An F-16 with the New Jersey Air National Guard crashed near a busy highway during a training mission Thursday morning, and the pilot ejected safely, officials said.
An F-16 with the New Jersey Air National Guard crashed near a busy highway during a training mission Thursday morning, and the pilot ejected safely, officials said.
The pilot, based at the 177th Fighter Wing at Pomona, was found at Warren Grove, a 2,400-acre bombing range, officials said. His name was not immediately released.
"He appears to be OK and is being transported to a local hospital for evaluation," guard spokeswoman Natasha Zoe said.
The plane was not involved in a combat mission, Col. John Dwyer said.
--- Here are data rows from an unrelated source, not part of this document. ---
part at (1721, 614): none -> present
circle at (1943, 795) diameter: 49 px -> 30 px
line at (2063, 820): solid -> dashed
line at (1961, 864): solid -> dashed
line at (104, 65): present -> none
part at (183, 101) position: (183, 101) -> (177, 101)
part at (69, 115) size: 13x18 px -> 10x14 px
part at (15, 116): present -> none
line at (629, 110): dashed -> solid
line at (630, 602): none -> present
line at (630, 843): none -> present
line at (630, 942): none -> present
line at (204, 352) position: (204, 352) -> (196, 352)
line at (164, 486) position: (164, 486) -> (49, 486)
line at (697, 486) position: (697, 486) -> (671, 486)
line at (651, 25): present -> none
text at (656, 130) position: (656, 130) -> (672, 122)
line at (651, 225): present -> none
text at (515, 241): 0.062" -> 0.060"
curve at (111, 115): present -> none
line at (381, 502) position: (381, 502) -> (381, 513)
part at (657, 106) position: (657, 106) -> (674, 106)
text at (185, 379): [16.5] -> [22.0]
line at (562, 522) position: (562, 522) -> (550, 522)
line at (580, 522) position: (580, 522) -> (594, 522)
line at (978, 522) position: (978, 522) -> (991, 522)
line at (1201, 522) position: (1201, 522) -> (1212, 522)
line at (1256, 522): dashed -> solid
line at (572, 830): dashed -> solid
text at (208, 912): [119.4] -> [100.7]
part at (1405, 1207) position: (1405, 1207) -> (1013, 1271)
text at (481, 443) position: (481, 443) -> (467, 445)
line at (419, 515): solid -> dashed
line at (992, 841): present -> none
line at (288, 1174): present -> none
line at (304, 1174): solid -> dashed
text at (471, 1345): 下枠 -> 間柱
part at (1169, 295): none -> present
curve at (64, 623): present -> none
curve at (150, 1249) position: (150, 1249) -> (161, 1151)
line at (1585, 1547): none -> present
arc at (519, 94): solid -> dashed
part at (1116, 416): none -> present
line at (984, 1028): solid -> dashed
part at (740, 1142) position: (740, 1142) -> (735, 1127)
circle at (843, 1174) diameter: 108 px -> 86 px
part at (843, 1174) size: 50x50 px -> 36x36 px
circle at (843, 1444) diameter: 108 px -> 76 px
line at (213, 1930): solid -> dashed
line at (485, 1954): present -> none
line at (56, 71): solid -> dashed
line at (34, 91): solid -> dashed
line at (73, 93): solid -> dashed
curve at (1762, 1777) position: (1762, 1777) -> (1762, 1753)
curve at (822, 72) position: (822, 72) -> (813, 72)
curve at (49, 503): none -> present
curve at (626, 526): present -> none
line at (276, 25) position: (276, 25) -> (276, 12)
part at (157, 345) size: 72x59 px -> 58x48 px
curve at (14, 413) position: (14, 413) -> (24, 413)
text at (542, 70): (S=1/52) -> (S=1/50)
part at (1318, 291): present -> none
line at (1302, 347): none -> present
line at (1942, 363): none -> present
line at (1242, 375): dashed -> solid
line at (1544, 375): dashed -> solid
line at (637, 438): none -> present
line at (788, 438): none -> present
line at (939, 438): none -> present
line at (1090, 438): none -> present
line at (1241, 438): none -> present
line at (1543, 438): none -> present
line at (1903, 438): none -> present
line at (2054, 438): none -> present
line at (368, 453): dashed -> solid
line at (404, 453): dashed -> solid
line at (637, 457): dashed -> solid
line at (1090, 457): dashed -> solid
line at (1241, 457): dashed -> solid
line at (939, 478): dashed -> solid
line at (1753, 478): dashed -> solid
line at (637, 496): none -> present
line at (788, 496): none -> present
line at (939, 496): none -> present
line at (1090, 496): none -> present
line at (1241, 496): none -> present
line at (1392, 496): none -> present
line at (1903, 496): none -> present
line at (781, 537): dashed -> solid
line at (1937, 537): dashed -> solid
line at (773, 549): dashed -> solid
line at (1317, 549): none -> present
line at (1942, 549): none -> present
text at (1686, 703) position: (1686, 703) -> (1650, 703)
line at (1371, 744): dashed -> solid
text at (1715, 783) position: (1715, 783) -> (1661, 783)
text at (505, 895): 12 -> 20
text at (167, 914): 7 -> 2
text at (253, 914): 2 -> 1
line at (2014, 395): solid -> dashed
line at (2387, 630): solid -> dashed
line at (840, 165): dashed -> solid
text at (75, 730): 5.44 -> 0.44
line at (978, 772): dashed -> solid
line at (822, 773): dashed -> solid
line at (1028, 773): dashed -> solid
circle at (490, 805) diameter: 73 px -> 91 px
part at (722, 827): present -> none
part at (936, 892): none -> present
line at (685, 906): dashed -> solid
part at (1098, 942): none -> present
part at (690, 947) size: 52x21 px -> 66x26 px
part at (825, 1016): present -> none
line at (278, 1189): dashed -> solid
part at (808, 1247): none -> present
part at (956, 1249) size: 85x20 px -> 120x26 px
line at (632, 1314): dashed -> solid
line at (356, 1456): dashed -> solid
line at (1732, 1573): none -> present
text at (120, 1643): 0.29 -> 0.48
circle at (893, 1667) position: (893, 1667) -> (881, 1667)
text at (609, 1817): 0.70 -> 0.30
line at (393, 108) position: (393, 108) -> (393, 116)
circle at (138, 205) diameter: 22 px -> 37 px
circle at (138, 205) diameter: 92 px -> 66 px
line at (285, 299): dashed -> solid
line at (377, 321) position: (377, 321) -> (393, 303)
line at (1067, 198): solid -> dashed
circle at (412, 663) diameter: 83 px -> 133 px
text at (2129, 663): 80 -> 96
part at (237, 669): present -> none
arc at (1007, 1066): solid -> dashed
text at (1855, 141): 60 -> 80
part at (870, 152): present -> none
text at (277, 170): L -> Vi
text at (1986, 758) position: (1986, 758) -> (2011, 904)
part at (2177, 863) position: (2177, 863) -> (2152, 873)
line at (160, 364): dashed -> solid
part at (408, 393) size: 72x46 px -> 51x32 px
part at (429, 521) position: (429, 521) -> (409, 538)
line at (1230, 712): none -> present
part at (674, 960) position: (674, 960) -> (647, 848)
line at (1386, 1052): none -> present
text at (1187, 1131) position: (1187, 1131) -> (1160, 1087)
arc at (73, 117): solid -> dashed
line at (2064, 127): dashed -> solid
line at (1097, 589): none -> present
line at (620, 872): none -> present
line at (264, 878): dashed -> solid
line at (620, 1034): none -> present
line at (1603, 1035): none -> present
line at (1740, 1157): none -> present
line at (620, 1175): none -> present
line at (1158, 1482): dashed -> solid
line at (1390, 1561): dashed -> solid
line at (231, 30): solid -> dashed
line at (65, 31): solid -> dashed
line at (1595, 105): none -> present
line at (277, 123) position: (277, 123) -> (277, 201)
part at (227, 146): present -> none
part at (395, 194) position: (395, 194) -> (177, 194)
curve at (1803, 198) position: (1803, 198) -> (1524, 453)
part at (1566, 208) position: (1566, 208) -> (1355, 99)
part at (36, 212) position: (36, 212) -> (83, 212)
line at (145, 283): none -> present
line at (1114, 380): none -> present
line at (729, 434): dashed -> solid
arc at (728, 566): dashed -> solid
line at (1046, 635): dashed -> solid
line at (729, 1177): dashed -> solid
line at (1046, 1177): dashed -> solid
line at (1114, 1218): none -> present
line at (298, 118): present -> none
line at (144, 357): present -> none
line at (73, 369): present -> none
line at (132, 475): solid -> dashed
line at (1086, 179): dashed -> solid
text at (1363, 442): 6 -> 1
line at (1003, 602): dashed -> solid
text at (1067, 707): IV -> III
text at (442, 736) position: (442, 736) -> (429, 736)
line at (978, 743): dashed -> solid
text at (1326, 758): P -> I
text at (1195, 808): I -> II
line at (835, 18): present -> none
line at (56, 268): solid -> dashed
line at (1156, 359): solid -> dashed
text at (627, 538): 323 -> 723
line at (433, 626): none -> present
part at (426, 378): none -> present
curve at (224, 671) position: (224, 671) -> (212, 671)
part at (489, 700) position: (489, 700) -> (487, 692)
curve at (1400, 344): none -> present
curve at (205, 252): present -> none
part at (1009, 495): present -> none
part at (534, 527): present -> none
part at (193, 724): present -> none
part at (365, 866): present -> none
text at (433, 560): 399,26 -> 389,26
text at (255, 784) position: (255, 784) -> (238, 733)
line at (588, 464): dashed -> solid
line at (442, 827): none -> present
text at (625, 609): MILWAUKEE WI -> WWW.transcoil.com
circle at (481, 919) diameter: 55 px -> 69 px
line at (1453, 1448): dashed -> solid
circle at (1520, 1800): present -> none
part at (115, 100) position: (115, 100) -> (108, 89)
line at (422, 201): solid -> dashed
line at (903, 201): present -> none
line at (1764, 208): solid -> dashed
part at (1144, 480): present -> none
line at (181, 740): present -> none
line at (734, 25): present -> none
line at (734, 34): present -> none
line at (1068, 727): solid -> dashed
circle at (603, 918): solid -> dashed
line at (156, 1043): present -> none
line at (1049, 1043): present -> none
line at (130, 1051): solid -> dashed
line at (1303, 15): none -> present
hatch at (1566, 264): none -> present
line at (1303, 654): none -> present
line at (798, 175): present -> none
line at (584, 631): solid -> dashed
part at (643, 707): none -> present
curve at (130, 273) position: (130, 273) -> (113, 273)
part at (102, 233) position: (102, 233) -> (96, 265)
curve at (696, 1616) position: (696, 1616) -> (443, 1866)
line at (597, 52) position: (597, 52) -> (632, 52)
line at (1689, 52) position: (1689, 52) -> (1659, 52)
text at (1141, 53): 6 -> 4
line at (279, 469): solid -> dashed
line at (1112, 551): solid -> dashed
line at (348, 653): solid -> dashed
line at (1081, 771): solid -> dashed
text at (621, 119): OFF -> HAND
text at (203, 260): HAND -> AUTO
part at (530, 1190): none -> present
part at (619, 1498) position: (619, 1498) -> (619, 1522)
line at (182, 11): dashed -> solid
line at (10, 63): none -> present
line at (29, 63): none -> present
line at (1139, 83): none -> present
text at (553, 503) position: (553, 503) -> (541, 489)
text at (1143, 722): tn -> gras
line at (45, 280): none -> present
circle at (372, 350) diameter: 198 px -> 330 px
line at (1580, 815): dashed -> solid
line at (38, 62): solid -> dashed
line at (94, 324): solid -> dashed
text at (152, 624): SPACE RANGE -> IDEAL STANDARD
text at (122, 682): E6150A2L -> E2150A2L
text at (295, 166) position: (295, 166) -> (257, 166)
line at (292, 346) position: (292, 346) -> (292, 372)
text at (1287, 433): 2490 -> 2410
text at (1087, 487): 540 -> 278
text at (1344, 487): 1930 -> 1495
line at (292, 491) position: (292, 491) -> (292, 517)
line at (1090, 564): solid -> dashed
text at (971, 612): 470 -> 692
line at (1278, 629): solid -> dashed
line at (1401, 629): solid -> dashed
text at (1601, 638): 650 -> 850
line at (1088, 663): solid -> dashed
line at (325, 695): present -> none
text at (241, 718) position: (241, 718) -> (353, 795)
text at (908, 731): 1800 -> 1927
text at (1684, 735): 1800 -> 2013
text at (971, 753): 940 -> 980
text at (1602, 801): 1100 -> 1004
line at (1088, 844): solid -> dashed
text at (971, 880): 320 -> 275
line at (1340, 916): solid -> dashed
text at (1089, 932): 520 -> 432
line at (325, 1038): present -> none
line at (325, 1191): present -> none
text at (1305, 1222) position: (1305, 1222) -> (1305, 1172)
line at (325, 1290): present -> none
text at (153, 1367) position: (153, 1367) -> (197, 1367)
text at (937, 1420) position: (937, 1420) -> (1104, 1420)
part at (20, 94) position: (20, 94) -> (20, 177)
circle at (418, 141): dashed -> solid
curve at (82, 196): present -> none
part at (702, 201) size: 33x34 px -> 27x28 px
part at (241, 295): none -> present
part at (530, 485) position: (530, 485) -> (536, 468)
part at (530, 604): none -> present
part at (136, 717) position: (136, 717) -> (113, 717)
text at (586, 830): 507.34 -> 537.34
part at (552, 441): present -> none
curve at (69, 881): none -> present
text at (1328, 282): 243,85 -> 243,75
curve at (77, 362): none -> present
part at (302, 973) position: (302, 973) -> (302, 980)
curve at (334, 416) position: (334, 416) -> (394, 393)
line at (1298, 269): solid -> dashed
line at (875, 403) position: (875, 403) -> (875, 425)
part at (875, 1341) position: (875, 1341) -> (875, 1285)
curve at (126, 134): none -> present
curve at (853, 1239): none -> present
It crashed near the Garden State Parkway, and debris was scattered across the highway, a major north-south route, said John Hagerty, a state police spokesman. No cars on the parkway were damaged.
Air National Guard pilots stationed at Pomona fly four- to seven-hour sorties in which F-16s cruise above metropolitan New York at speeds of up to 1,500 mph.
F-16s, designed to attack both air and ground targets, were used extensively during the Gulf War and to patrol no-fly zones in Iraq.